Recalculating Mean steps per day without misssing values

Next we can recalculate the overall mean of steps per day (we no longer need to worry about NA values). The new value is slightly lower because rather than excluding the missing values and having fewer numbers to average, those missing values are now replaced so that the total number (the denonimator of the mean operation) is higher, and apparently the replacement values themselves, being determined by the average per interval where each NA occurred, were lower than the overall average.

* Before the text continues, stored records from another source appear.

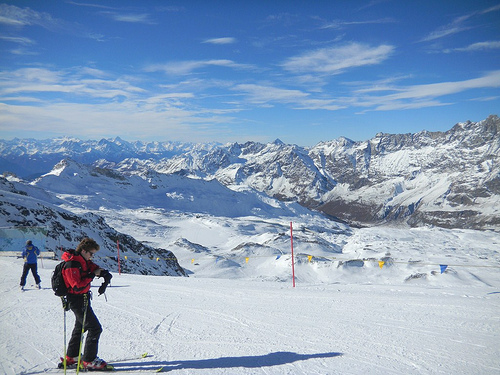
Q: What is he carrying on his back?
A: Backpack.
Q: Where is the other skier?
A: Down the slope.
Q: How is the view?
A: Beautiful.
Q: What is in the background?
A: Mountains.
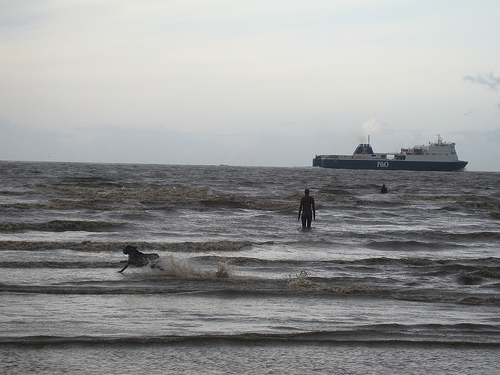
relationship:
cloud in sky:
[459, 66, 499, 91] [1, 1, 499, 170]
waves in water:
[157, 253, 242, 283] [3, 158, 498, 374]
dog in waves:
[118, 244, 165, 274] [157, 253, 242, 283]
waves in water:
[284, 269, 373, 298] [3, 158, 498, 374]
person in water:
[297, 187, 318, 231] [3, 158, 498, 374]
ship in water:
[312, 133, 469, 170] [3, 158, 498, 374]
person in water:
[379, 181, 390, 197] [3, 158, 498, 374]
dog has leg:
[118, 244, 165, 274] [116, 261, 130, 274]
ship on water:
[312, 133, 469, 170] [3, 158, 498, 374]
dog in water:
[118, 244, 165, 274] [3, 158, 498, 374]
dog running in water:
[118, 244, 165, 274] [3, 158, 498, 374]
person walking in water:
[297, 187, 318, 231] [3, 158, 498, 374]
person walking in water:
[379, 181, 390, 197] [3, 158, 498, 374]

as.integer(mean(daily_steps2$total))
## [1] 10749

Recalculating Median steps per day without misssing values

We can recalucalate the overall median of steps per day as well. It is also lower, but it also has a greater difference from the mean.

median(daily_steps2$total)
## [1] 10641

So, it appears as though the impact of imputing missing data on these estimates was significant.

Are there differences in activity patterns between weekdays and weekends?

We can add a new column to our data frame with an indicator of whether it is a weekend or weekday. That column will be a Factor with 2 values: "weekday" and "weekend"

activity2$datetype <- as.factor({ifelse(weekdays(activity$date) %in% c("Sunday","Saturday"), "weekend", "weekday")})

Since we want to compare the interval-based averages between weekdays and weekends, we need to create a grouped data set with those values.

weekdays <- summarize(group_by(activity2[activity2$datetype=="weekday",], interval), as.integer(mean(steps)))
weekdays$datetype = as.factor("weekday")

weekends <- summarize(group_by(activity2[activity2$datetype=="weekend",], interval), as.integer(mean(steps)))
weekends$datetype = as.factor("weekend")

interval_averages2 <- rbind(weekends, weekdays)
names(interval_averages2)[2] <- "average"

We can now create a 2-panel plot with the time-series data to compare weekday and weekend activity. We will use the lattice library.

library(lattice)
xyplot(average ~ as.integer(interval) | datetype, layout = c(1, 2), data = interval_averages2,
       type = "l", xlab = "Interval", ylab = "Number of steps")

plot of chunk unnamed-chunk-21

It appears as though there is a similar pattern of activity, but more mid-day steps are taken on weekends. Sounds familiar.